ImmunoGen is developing the next generation of antibody-drug conjugates (ADCs) to improve outcomes for cancer patients. By generating targeted therapies with improved anti-tumor activity and favorable tolerance profiles, we aim to disrupt cancer progression and provide our patients with better days. We call it our commitment to TARGET A BETTER NOW ™.

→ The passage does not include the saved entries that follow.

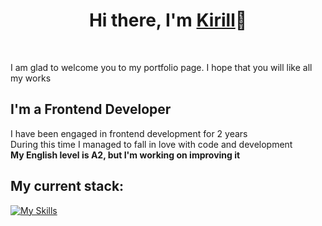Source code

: <h1 align="center">Hi there, I'm <a href="https://freelance.ru/batomunkuevv" target="_blank">Kirill</a>👋</h1>
<br>
<p>
    I am glad to welcome you to my portfolio page.
    I hope that you will like all my works
</p>
<h2>I'm a Frontend Developer</h2>
<p>
    I have been engaged in frontend development for 2 years<br>
    During this time I managed to fall in love with code and development<br>
    <b>My English level is A2, but I'm working on improving it</b>
</p>
<h2>My current stack:</h2>

[![My Skills](https://skillicons.dev/icons?i=html,css,sass,js,react,redux)](https://skillicons.dev)
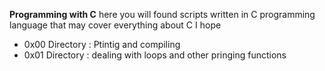**Programming with C**
here you will found scripts written in C programming language that may cover everything about C I hope
* 0x00 Directory : Ptintig and compiling
* 0x01 Directory : dealing with loops and other pringing functions
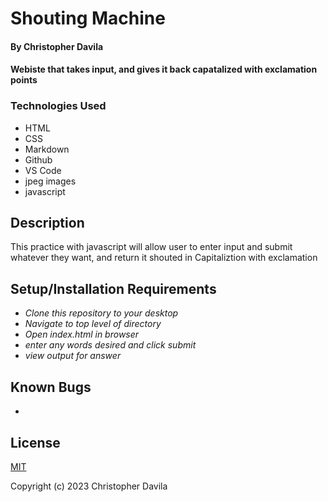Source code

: # Shouting Machine

####  By Christopher Davila

#### Webiste that takes input, and gives it back capatalized with exclamation points 

### Technologies Used

* HTML
* CSS
* Markdown
* Github
* VS Code
* jpeg images
* javascript

## Description

This practice with javascript will allow user to enter input and submit whatever they want, and return it shouted in Capitaliztion with exclamation

## Setup/Installation Requirements

* _Clone this repository to your desktop_
* _Navigate to top level of directory_
* _Open index.html in browser_
* _enter any words desired and click submit_
* _view output for answer_


## Known Bugs

*


## License

[MIT](https://github.com/ChrisRDavila/shoutingmachine/edit/main/LICENSE.txt)

Copyright (c) 2023 Christopher Davila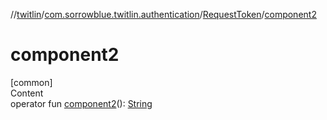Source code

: //[twitlin](../../index.md)/[com.sorrowblue.twitlin.authentication](../index.md)/[RequestToken](index.md)/[component2](component2.md)



# component2  
[common]  
Content  
operator fun [component2](component2.md)(): [String](https://kotlinlang.org/api/latest/jvm/stdlib/kotlin/-string/index.html)  




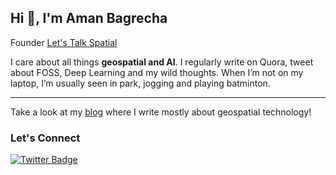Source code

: ## Hi 👋, I'm Aman Bagrecha

Founder [Let's Talk Spatial](https://letstalkspatial.in/)

I care about all things **geospatial and AI**. I regularly write on Quora, tweet about FOSS, Deep Learning and my wild thoughts. When I’m not on my laptop, I’m usually seen in park, jogging and playing batminton.

---

Take a look at my <a href="https://amanbagrecha.github.io/post">blog</a> where I write mostly about geospatial technology! 


### Let's Connect

[![Twitter Badge](https://img.shields.io/twitter/follow/aman_bagrecha?style=social)](https://twitter.com/aman_bagrecha) 

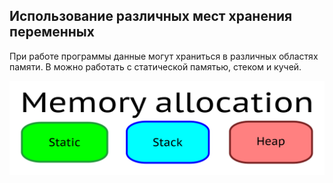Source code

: ## Использование различных мест хранения переменных
При работе программы данные могут храниться в различных областях памяти. В можно работать с статической памятью, стеком и кучей.

![Виды памяти](/img/memory_allocation.svg)


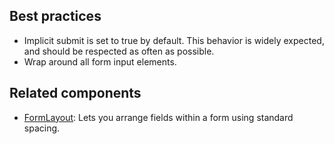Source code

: ## Best practices

- Implicit submit is set to true by default. This behavior is widely expected, and should be respected as often as possible.
- Wrap around all form input elements.

## Related components

- [FormLayout](https://github.com/Shopify/ui-extensions/tree/main/packages/checkout-ui-extensions/src/components/FormLayout): Lets you arrange fields within a form using standard spacing.
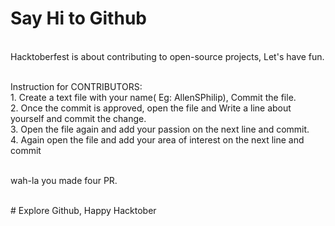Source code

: # Say Hi to Github

</br>Hacktoberfest is about contributing to open-source projects, Let's have fun.

</br>Instruction for CONTRIBUTORS:
      </br>1. Create a text file with your name( Eg: AllenSPhilip), Commit the file.
      </br>2. Once the commit is approved, open the file and Write a line about yourself and commit the change.
      </br>3. Open the file again and add your passion on the next line and commit.
      </br>4. Again open the file and add your area of interest on the next line and commit
      
  </br>wah-la you made four PR. 
  
  
  </br># Explore Github, Happy Hacktober
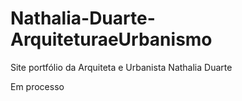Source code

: # Nathalia-Duarte-ArquiteturaeUrbanismo
 Site portfólio da Arquiteta e Urbanista Nathalia Duarte

 Em processo
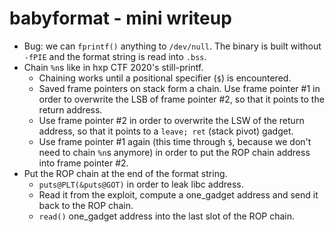 # babyformat - mini writeup

* Bug: we can `fprintf()` anything to `/dev/null`. The binary is built without
  `-fPIE` and the format string is read into `.bss`.
* Chain `%n`s like in hxp CTF 2020's still-printf.
  * Chaining works until a positional specifier (`$`) is encountered.
  * Saved frame pointers on stack form a chain. Use frame pointer #1 in order
    to overwrite the LSB of frame pointer #2, so that it points to the return
    address.
  * Use frame pointer #2 in order to overwrite the LSW of the return address,
    so that it points to a `leave; ret` (stack pivot) gadget.
  * Use frame pointer #1 again (this time through `$`, because we don't need to
    chain `%n`s anymore) in order to put the ROP chain address into frame
    pointer #2.
* Put the ROP chain at the end of the format string.
  * `puts@PLT(&puts@GOT)` in order to leak libc address.
  * Read it from the exploit, compute a one_gadget address and send it back to
    the ROP chain.
  * `read()` one_gadget address into the last slot of the ROP chain.
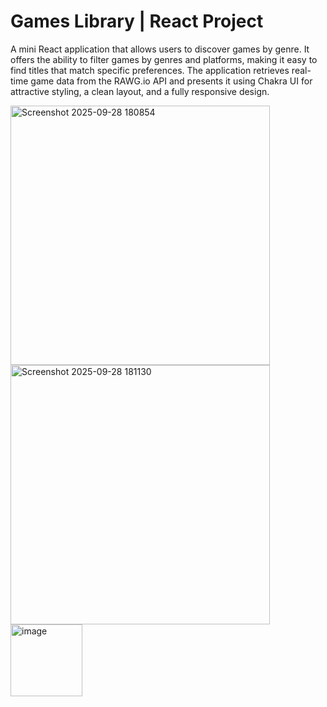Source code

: <h1>Games Library | React Project</h1>

A mini React application that allows users to discover games by genre.
It offers the ability to filter games by genres and platforms, making it easy to find titles that match specific preferences.
The application retrieves real-time game data from the RAWG.io API
and presents it using Chakra UI for attractive styling, a clean layout, and a fully responsive design.

<img width="415" alt="Screenshot 2025-09-28 180854" src="https://github.com/user-attachments/assets/e060e339-1dd6-470a-9e7b-794f959f6c51" />
<img width="415" alt="Screenshot 2025-09-28 181130" src="https://github.com/user-attachments/assets/014759f9-1818-4f8e-acaf-c2d1a245f24e" />
<img width="115"  alt="image" src="https://github.com/user-attachments/assets/2ba3db4d-ea44-45a4-ab51-03077c0e9f7c" />
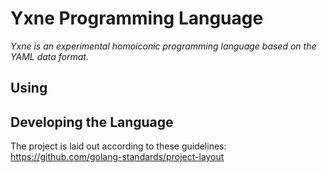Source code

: # Yxne Programming Language

_Yxne is an experimental homoiconic programming language based on the YAML data format._

## Using

## Developing the Language

The project is laid out according to these guidelines:
https://github.com/golang-standards/project-layout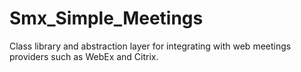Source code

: Smx_Simple_Meetings
===================

Class library and abstraction layer for integrating with web meetings providers such as WebEx and Citrix.
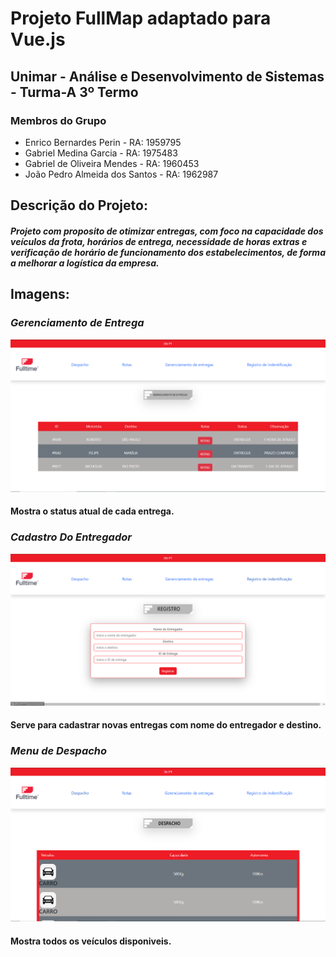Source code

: # Projeto FullMap adaptado para Vue.js

## Unimar - Análise e Desenvolvimento de Sistemas - Turma-A 3º Termo

### Membros do Grupo
* Enrico Bernardes Perin - RA: 1959795
* Gabriel Medina Garcia - RA: 1975483
* Gabriel de Oliveira Mendes - RA: 1960453 
* João Pedro Almeida dos Santos - RA: 1962987

## Descrição do Projeto: 

 #### ***Projeto com proposito de otimizar entregas, com foco na capacidade dos veículos da frota, horários de entrega, necessidade de horas extras e verificação de horário de funcionamento dos estabelecimentos, de forma a melhorar a logística da empresa.***

## Imagens: 


### *Gerenciamento de Entrega*
![Gerenciamento de Entrega](./prints/GerenciamentoDeEntregas.png "Gerenciamento de Entrega")
#### Mostra o status atual de cada entrega.


### *Cadastro Do Entregador*
![Cadastro de Entregador](./prints/CadastroDeEntregador.png "Cadastro de Entregador")
#### Serve para cadastrar novas entregas com nome do entregador e destino.


### *Menu de Despacho*
![Despacho](./prints/Despacho.png "Despacho")
#### Mostra todos os veículos disponiveis.

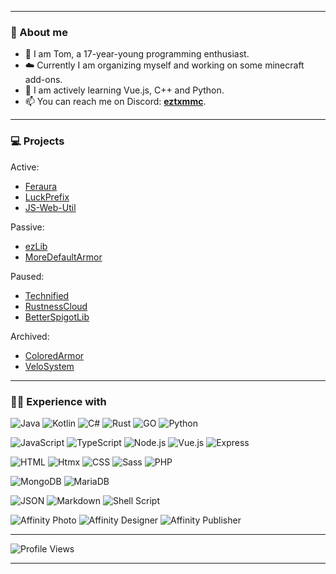
---

### 🧑 About me

- 👋 I am Tom, a 17-year-young programming enthusiast.
- ☁️ Currently I am organizing myself and working on some minecraft add-ons.
- 🌱 I am actively learning Vue.js, C++ and Python.
- 📫 You can reach me on Discord: [**eztxmmc**](https://discord.com/users/645244181756903426).

---

### 💻 Projects

Active:

- [Feraura](https://feraura.de)
- [LuckPrefix](https://github.com/ezTxmMC/LuckPrefix)
- [JS-Web-Util](https://github.com/ezTxmMC/JS-Web-Util)

Passive:

- [ezLib](https://github.com/ezTxmMC/ezLib)
- [MoreDefaultArmor](https://github.com/ezTxmMC/MoreDefaultArmor)

Paused:
- [Technified](https://github.com/ezTxmMC/Technified)
- [RustnessCloud](https://github.com/ezTxmMC/RustnessCloud)
- [BetterSpigotLib](https://github.com/ezTxmMC/BetterSpigotLib)

Archived:

- [ColoredArmor](https://github.com/ezTxmMC/ColoredArmor)
- [VeloSystem](https://github.com/ezTxmMC/VeloSystem)

---

### 🧑‍💻 Experience with

![Java](https://img.shields.io/badge/java-%23ED8B00.svg?style=for-the-badge&logo=openjdk&logoColor=white)
![Kotlin](https://img.shields.io/badge/Kotlin-B125EA?style=for-the-badge&logo=kotlin&logoColor=white)
![C#](https://img.shields.io/badge/C%23-239120?style=for-the-badge&logo=c-sharp&logoColor=white)
![Rust](https://img.shields.io/badge/rust-%23A72145.svg?style=for-the-badge&logo=rust&logoColor=white)
![GO](https://img.shields.io/badge/go-%2354beff.svg?style=for-the-badge&logo=go&logoColor=white)
![Python](https://img.shields.io/badge/python-%232154fc.svg?style=for-the-badge&logo=python&logoColor=white)

![JavaScript](https://img.shields.io/badge/JavaScript-ffe222?style=for-the-badge&logo=javascript&logoColor=black)
![TypeScript](https://img.shields.io/badge/TypeScript-007ACC?style=for-the-badge&logo=typescript&logoColor=white)
![Node.js](https://img.shields.io/badge/Node.js-43853D?style=for-the-badge&logo=node.js&logoColor=white)
![Vue.js](https://img.shields.io/badge/Vue.js-%2342D392?style=for-the-badge&logo=vue.js&logoColor=white)
![Express](https://img.shields.io/badge/Express.js-404D59?style=for-the-badge&logo=express.js&logoColor=white)

![HTML](https://img.shields.io/badge/html-%23E34F26.svg?style=for-the-badge&logo=html5&logoColor=white)
![Htmx](https://img.shields.io/badge/%3C/%3E%20htmx-3D72D7?style=for-the-badge&logo=mysl&logoColor=white)
![CSS](https://img.shields.io/badge/css-%231572B6.svg?style=for-the-badge&logo=css3&logoColor=white)
![Sass](https://img.shields.io/badge/Sass-CC6699?style=for-the-badge&logo=sass&logoColor=white)
![PHP](https://img.shields.io/badge/php-%23777BB4.svg?style=for-the-badge&logo=php&logoColor=white)

![MongoDB](https://img.shields.io/badge/MongoDB-4EA94B?style=for-the-badge&logo=mongodb&logoColor=white)
![MariaDB](https://img.shields.io/badge/MariaDB-003545?style=for-the-badge&logo=mariadb&logoColor=white)

![JSON](https://img.shields.io/badge/json-5E5C5C?style=for-the-badge&logo=json&logoColor=white)
![Markdown](https://img.shields.io/badge/Markdown-fea222?style=for-the-badge&logo=markdown&logoColor=white)
![Shell Script](https://img.shields.io/badge/Shell_Script-353535?style=for-the-badge&logo=gnu-bash&logoColor=white)

![Affinity Photo](https://img.shields.io/badge/affinity%20photo-e71bfa.svg?style=for-the-badge&logo=affinity-photo&logoColor=white)
![Affinity Designer](https://img.shields.io/badge/affinity%20desginer-1b96fa.svg?style=for-the-badge&logo=affinity-designer&logoColor=white)
![Affinity Publisher](https://img.shields.io/badge/affinity%20publisher-fd7012.svg?style=for-the-badge&logo=affinity-publisher&logoColor=white)

---

![Profile Views](https://komarev.com/ghpvc/?username=ezTxmMC&style=for-the-badge)

---
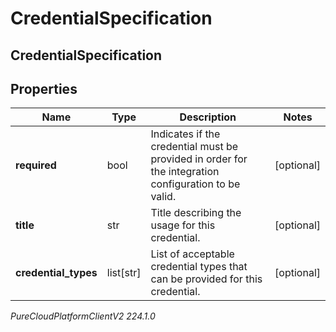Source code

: # CredentialSpecification

## CredentialSpecification

## Properties

|Name | Type | Description | Notes|
|------------ | ------------- | ------------- | -------------|
| **required** | bool | Indicates if the credential must be provided in order for the integration configuration to be valid. | [optional] |
| **title** | str | Title describing the usage for this credential. | [optional] |
| **credential_types** | list[str] | List of acceptable credential types that can be provided for this credential. | [optional] |



_PureCloudPlatformClientV2 224.1.0_
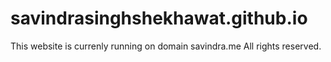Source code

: # savindrasinghshekhawat.github.io

This website is currenly running on domain savindra.me
All rights reserved.
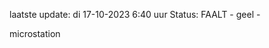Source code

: laatste update: 
di 17-10-2023  6:40   uur 
Status: FAALT - geel - 
<div class="service Y">microstation</div>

This press release includes forward-looking statements, including statements relating to the timing and completion of the public offer and the satisfaction of customary closing conditions related to the public offer, the total expected gross proceeds of the offer and to the intended use of the proceeds. Various factors could cause actual results to differ materially from those discussed or implied in the forward-looking statements, and you are cautioned not to place undue reliance on these forward-looking statements, which are only current as of the date of this press release. . Factors that could cause future results to differ materially from these expectations include, but are not limited to: uncertainties relating to market conditions and the satisfaction of customary conditions for closing the public offering, and the completion of the public offer on the terms or at all; uncertainties inherent in the initiation of future clinical trials and other factors more fully described in ImmunoGen’s annual report on Form 10-K for the fiscal year ended December 31, 2020 and other reports filed with the Securities and Exchange Commission.